Title:Mixed Ligand-metal Complexes of 2-(butan-2-ylidene) Hydrazinecarbothioamide- Synthesis, Characterization, Computer-Aided Drug Character Evaluation and in vitro Biological Activity Assessment
VOLUME: 17 ISSUE: 1
Author(s):Tahmeena Khan*, Rumana Ahmad, Iqbal Azad*, Saman Raza, Seema Joshi and Abdul R. Khan
Affiliation:Department of Chemistry, Integral University, Lucknow, UP 226026, Department of Biochemistry, Era’s Lucknow Medical College & Hospital, Sarfarazganj, Hardoi Road, Lucknow, UP 226003, Department of Chemistry, Integral University, Lucknow, UP 226026, Department of Chemistry, Isabella Thoburn College, Lucknow, UP 226007, Department of Chemistry, Isabella Thoburn College, Lucknow, UP 226007, Department of Chemistry, Integral University, Lucknow, UP 226026
Keywords:Computational, cancer, druglikeness, docking, mixed, thiosemicarbazone.
Abstract:
Background: Mixed ligand-metal complexes are efficient chelating agents because of their
flexible donor ability. Mixed ligand complexes containing hetero atoms sulphur, nitrogen and oxygen
have been probed for their biological significance.

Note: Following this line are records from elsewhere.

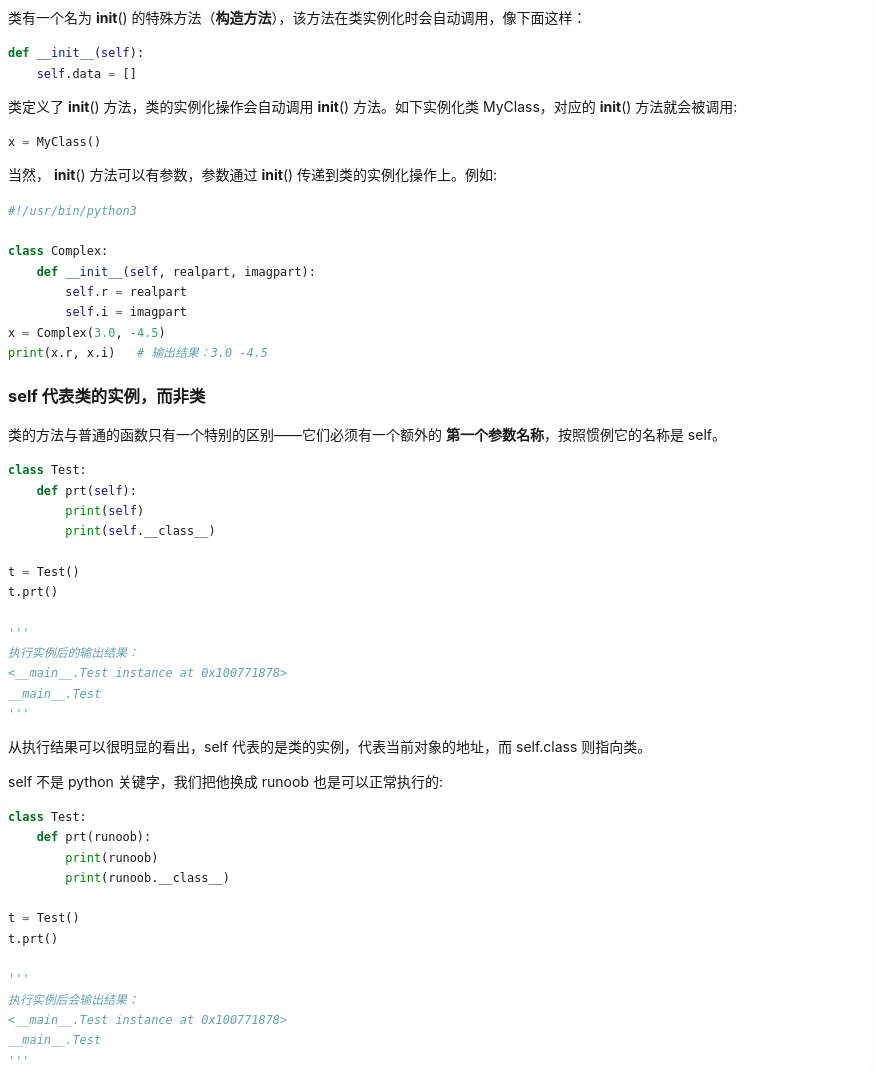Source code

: 类有一个名为 __init__() 的特殊方法（**构造方法**），该方法在类实例化时会自动调用，像下面这样：

```python
def __init__(self):
    self.data = []
```

类定义了 __init__() 方法，类的实例化操作会自动调用 __init__() 方法。如下实例化类 MyClass，对应的 __init__() 方法就会被调用:

```python
x = MyClass()
```

当然， __init__() 方法可以有参数，参数通过 __init__() 传递到类的实例化操作上。例如:

```python
#!/usr/bin/python3
 
class Complex:
    def __init__(self, realpart, imagpart):
        self.r = realpart
        self.i = imagpart
x = Complex(3.0, -4.5)
print(x.r, x.i)   # 输出结果：3.0 -4.5
```

### self 代表类的实例，而非类

类的方法与普通的函数只有一个特别的区别——它们必须有一个额外的 **第一个参数名称**，按照惯例它的名称是 self。

```python
class Test:
    def prt(self):
        print(self)
        print(self.__class__)
 
t = Test()
t.prt()

'''
执行实例后的输出结果：
<__main__.Test instance at 0x100771878>
__main__.Test
'''
```

从执行结果可以很明显的看出，self 代表的是类的实例，代表当前对象的地址，而 self.class 则指向类。

self 不是 python 关键字，我们把他换成 runoob 也是可以正常执行的:

```python
class Test:
    def prt(runoob):
        print(runoob)
        print(runoob.__class__)
 
t = Test()
t.prt()

'''
执行实例后会输出结果：
<__main__.Test instance at 0x100771878>
__main__.Test
'''
```
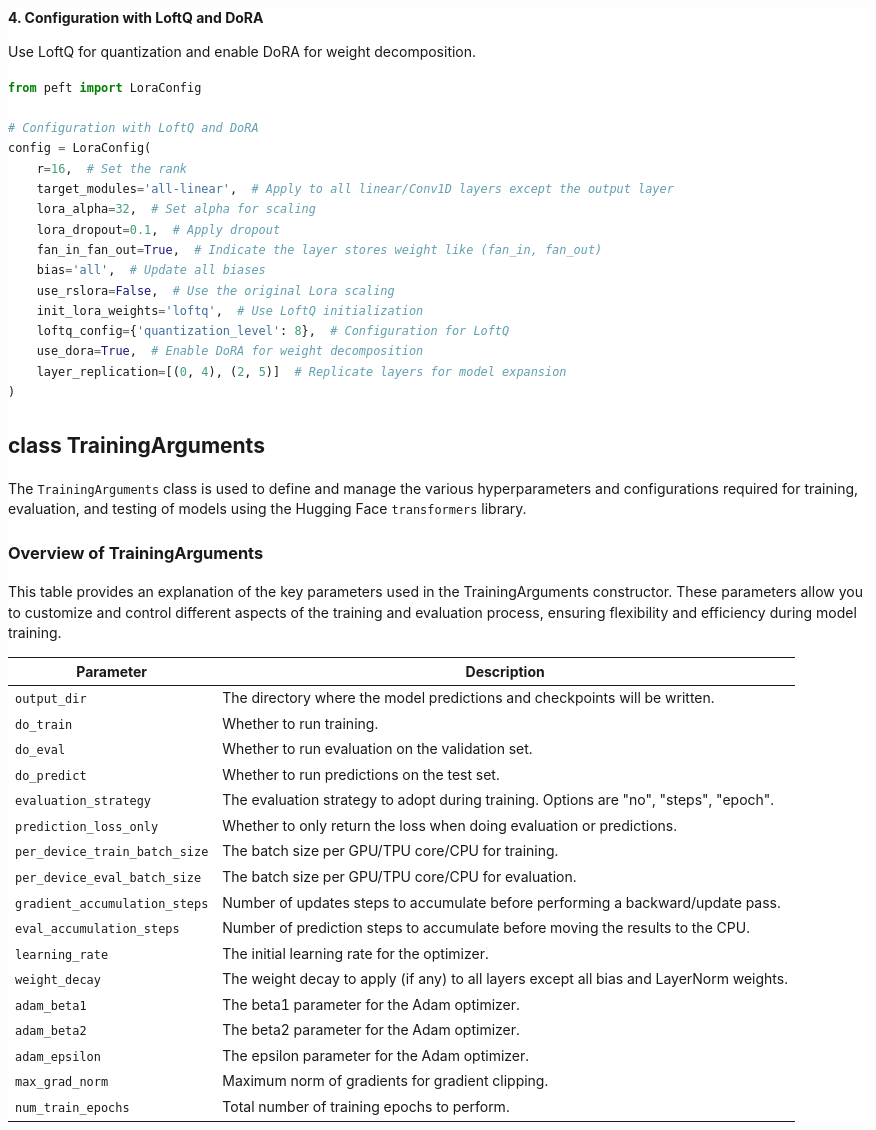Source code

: **4. Configuration with LoftQ and DoRA**

Use LoftQ for quantization and enable DoRA for weight decomposition.
```python
from peft import LoraConfig

# Configuration with LoftQ and DoRA
config = LoraConfig(
    r=16,  # Set the rank
    target_modules='all-linear',  # Apply to all linear/Conv1D layers except the output layer
    lora_alpha=32,  # Set alpha for scaling
    lora_dropout=0.1,  # Apply dropout
    fan_in_fan_out=True,  # Indicate the layer stores weight like (fan_in, fan_out)
    bias='all',  # Update all biases
    use_rslora=False,  # Use the original Lora scaling
    init_lora_weights='loftq',  # Use LoftQ initialization
    loftq_config={'quantization_level': 8},  # Configuration for LoftQ
    use_dora=True,  # Enable DoRA for weight decomposition
    layer_replication=[(0, 4), (2, 5)]  # Replicate layers for model expansion
)
```

## class TrainingArguments
The `TrainingArguments` class is used to define and manage the various hyperparameters and configurations required for training, evaluation, and testing of models using the Hugging Face `transformers` library.

### Overview of TrainingArguments

This table provides an explanation of the key parameters used in the TrainingArguments constructor. These parameters allow you to customize and control different aspects of the training and evaluation process, ensuring flexibility and efficiency during model training.

| **Parameter**                   | **Description**                                                         |
|---------------------------------|-------------------------------------------------------------------------|
| `output_dir`                    | The directory where the model predictions and checkpoints will be written.                                                                                    |
| `do_train`                      | Whether to run training.                                                                                                                                      |
| `do_eval`                       | Whether to run evaluation on the validation set.                                                                                                              |
| `do_predict`                    | Whether to run predictions on the test set.                                                                                                                   |
| `evaluation_strategy`           | The evaluation strategy to adopt during training. Options are "no", "steps", "epoch".                                                                          |
| `prediction_loss_only`          | Whether to only return the loss when doing evaluation or predictions.                                                                                         |
| `per_device_train_batch_size`   | The batch size per GPU/TPU core/CPU for training.                                                                                                             |
| `per_device_eval_batch_size`    | The batch size per GPU/TPU core/CPU for evaluation.                                                                                                           |
| `gradient_accumulation_steps`   | Number of updates steps to accumulate before performing a backward/update pass.                                                                                |
| `eval_accumulation_steps`       | Number of prediction steps to accumulate before moving the results to the CPU.                                                                                 |
| `learning_rate`                 | The initial learning rate for the optimizer.                                                                                                                  |
| `weight_decay`                  | The weight decay to apply (if any) to all layers except all bias and LayerNorm weights.                                                                        |
| `adam_beta1`                    | The beta1 parameter for the Adam optimizer.                                                                                                                   |
| `adam_beta2`                    | The beta2 parameter for the Adam optimizer.                                                                                                                   |
| `adam_epsilon`                  | The epsilon parameter for the Adam optimizer.                                                                                                                 |
| `max_grad_norm`                 | Maximum norm of gradients for gradient clipping.                                                                                                              |
| `num_train_epochs`              | Total number of training epochs to perform.                                                                                                                   |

Methods: Nine mixed ligand-metal complexes of 2-(butan-2-ylidene) hydrazinecarbothioamide (2-
butanone thiosemicarbazone) with pyridine, bipyridine and 2-picoline as co-ligands were synthesized
with Cu, Co and Zn salts. The complexes were tested against MDA-MB231 (MDA) and A549 cell lines.
Antibacterial activity was tested against Staphylococcus aureus and Escherichia coli. The drug character
of the complexes was evaluated on parameters viz. physicochemical properties, bioactivity scores, toxicity
assessment and Absorption, Distribution, Metabolism, Excretion and Toxicity (ADMET) profile using
various automated softwares. Molecular docking was performed against Ribonucleotide Reductase (RR)
and topoisomerase II (topo II).
Results: The mixed ligand-metal complexes were synthesized by condensation reaction for 4-5 h. The
characterization was done by elemental analysis, 1H-NMR, FT-IR, molar conductance and UV spectroscopic
techniques. Molecular docking results showed that [Cu(C5H11N3S)(py)2(CH3COO)2],
[Zn(C5H11N3S)(bpy)(SO4)] and [Zn(C5H11N3S)(2-pic)2(SO4)] displayed the lowest binding energies with
respect to RR. Against topo II [Cu(C5H11N3S)(py)2(CH3COO)2], [Cu(C5H11N3S)(bpy)(CH3COO)2] and
[Zn(C5H11N3S)(2-pic)2(SO4)] had the lowest energies. The druglikness assessment was done using Leadlikeness
and Lipinski’s rules. Not more than two violations were obtained in case of each filtering rule
showing drug-like character of the mixed ligand complexes. Some of the complexes exhibited positive
bioactivity scores and almost all the complexes were predicted to be safe with no hazardous effects as
predicted by the toxicity assessment. Ames test predicted the non-mutagenic nature of the complexes.
Conclusion: In vitro activity evaluation showed that [Zn(C5H11N3S)(py)2(SO4)], [Co(C5H11N3S(bpy)
(Cl)2] and [Cu(C5H11N3S)(2-pic)2(CH3COO)2] were active against MDA. Against A549
[Co(C5H11N3S)(py)2(Cl)2], [Cu(C5H11N3S)(py)2(CH3COO)2] and [Co(C5H11N3S(bpy)(Cl)2] were active.
Antibacterial evaluation showed that [Co(C5H11N3S)(bpy)(Cl)2], [Zn(C5H11N3S)(2-pic)2(SO4)] and
[Cu(C5H11N3S)(2-pic)2(CH3COO)2] were active against S. aureus. Against E. coli, [Zn(C5H11N3S)(2-
pic)2(SO4)] showed activity at 18-20 mg dose range.